Work to complete: Please state the number of lines in the records below that contain the string "Chaque", and nothing further.

Data in this exercise:
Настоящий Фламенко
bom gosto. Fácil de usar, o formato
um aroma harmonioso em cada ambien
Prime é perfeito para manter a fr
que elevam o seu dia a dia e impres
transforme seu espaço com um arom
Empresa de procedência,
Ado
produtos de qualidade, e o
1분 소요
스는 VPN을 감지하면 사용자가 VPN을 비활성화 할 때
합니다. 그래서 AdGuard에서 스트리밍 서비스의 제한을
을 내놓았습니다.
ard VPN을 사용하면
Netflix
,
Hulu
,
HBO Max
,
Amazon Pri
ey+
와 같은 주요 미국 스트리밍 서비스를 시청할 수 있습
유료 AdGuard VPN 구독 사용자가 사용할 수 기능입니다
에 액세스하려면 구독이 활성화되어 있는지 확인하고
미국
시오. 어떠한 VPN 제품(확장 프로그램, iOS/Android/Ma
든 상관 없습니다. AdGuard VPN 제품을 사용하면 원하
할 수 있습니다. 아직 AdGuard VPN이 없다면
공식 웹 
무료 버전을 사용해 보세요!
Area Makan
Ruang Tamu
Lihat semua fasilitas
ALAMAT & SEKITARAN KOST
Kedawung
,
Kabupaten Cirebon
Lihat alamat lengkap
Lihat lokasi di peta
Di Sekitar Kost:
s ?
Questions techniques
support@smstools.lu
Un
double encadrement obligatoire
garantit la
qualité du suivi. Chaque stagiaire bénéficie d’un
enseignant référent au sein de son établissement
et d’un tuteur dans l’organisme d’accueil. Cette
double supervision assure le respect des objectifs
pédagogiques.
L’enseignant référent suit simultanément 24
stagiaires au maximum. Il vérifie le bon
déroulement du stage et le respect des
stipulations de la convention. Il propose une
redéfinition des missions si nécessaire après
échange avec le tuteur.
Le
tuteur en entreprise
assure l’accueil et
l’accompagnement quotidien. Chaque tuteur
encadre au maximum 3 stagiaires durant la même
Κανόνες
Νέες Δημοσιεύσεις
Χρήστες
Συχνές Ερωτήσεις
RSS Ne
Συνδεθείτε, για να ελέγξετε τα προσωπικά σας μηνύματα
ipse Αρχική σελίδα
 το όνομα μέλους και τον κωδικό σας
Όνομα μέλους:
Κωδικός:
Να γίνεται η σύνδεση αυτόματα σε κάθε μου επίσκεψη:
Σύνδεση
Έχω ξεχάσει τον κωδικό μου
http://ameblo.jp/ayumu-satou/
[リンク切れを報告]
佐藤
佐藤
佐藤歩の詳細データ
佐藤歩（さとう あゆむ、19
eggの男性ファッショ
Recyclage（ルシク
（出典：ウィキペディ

Expected output: 2